Cet Allemand de naissance a grandi à la frontière et, de fait, se sent comme chez lui dans la capitale luxembourgeoise. Il a d'ailleurs publié d'autres bouquins sur le Luxembourg, dont un guide de conversation dans les deux langues (Lëtzebuergesch - Wort für Wort) et des guides... plus classiques. On lui a demandé de sélectionner pour nous cinq lieux particuliers à Luxembourg.

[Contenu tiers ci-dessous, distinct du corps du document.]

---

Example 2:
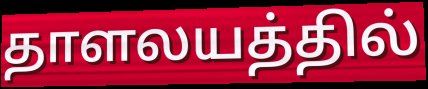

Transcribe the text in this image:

தாளலயத்தில்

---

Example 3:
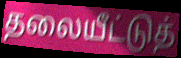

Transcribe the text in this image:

தலையீட்டுத்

"Pour moi, le lieu le plus méconnu de la capitale est probablement la statue de Joseph, érigée en 1888, au-dessus de la ville: elle fait 24 mètres de haut et avec un piédestal praticable. Même la plupart des guides touristiques, qui emmènent les touristes dans la ville depuis des années, ne connaissent pas cette statue. Pourquoi? Parce qu'une forêt le cache généralement. La statue se dresse sur un rocher de 60 mètres de haut au-dessus de Clausen et surveille la ville. Qui aurait cru que la ville de Luxembourg, comme Rio de Janeiro, aurait une statue géante qui regarderait la ville de haut en bas? Et pourtant, c'est le cas!"

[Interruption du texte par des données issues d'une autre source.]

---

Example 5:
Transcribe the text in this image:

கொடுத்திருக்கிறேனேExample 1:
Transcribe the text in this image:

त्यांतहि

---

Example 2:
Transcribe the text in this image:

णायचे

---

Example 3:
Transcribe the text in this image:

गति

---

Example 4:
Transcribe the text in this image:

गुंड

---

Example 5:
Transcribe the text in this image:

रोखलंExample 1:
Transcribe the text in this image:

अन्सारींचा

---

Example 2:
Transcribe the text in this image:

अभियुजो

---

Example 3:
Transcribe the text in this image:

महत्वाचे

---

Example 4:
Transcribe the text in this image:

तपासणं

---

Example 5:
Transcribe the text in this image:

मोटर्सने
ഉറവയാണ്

"Je pense aux Devadas de la cathédrale gothique. Les Devadas, ce sont danseuses religieuses indiennes que l'on trouve, à Luxembourg, sur une colonne de soutien de la tribune d'orgue baroque de la cathédrale. Elles ont d'imposantes coiffes, des vêtements sud-américains, des ailes tordues vers l'arrière et adoptent des postures de yoga. Leurs jambes sont pareilles à des serpents se muant en plantes grimpantes et écailleuses. Cette œuvre date de 1620 et est attribuée au sculpteur Daniel Müller. Comme les danseuses ont les jambes écartées, elles sont souvent cachées ou passées sous silence par les guides lors des visites de la cathédrale!"
"Je dirais le jardin de Wil Lofy. L'atelier de cet artiste luxembourgeois, situé au 1 rue Saint Ulric, déborde de bois flotté de Patagonie et d'os de baleine. C'est vraiment quelque chose d'unique à voir. L'atelier n'est pas ouvert à tous, en revanche, vous pouvez admirer le jardin et quelques sculptures à l'extérieur. Ce qui est charmant aussi, c'est qu'à quelques pas de là, sur le Stadtgrund, la vue s'élève merveilleusement sur l'Alzette et le pont de l'Alzette vers la ville haute."
"Sans aucun doute, la Gëlle Frau. Ce n'est pas pour rien qu'elle dessine la couverture du livre comme une icône dorée! Pour la petite histoire: en mai 1940, l'occupant allemand a détruit la femme d'or, ce symbole de liberté, avec un rouleau compresseur. Les fragments de ce corps de bronze doré à l'or ont disparu pendant 40 ans... jusqu'à ce qu'ils soient redécouverts en 1981 sous les tribunes du stade de football de la ville."
"C'est le Nuesenheini. Il s'agit d'une tête de pierre qui dépasse du mur d'une maison de la rue de l'Eau, et qui tend un énorme nez aux passants. Peu de gens savent que cette tête était autrefois placée au-dessus de la porte d'entrée du Cinéma de la Cour. Dans ces premiers temps du cinéma luxembourgeois, un spectateur s'est tordu de rire sur son siège à plusieurs reprises. Son rire était si communicatif qu'un tailleur de pierre a placé une représentation de sa tête au-dessus de la porte d'entrée du cinéma. Aujourd'hui, sans aucun indice, sans aucune plaque, la tête sourit aux visiteurs de la ville. J'aime à penser qu'elle met un sourire sur leur visage."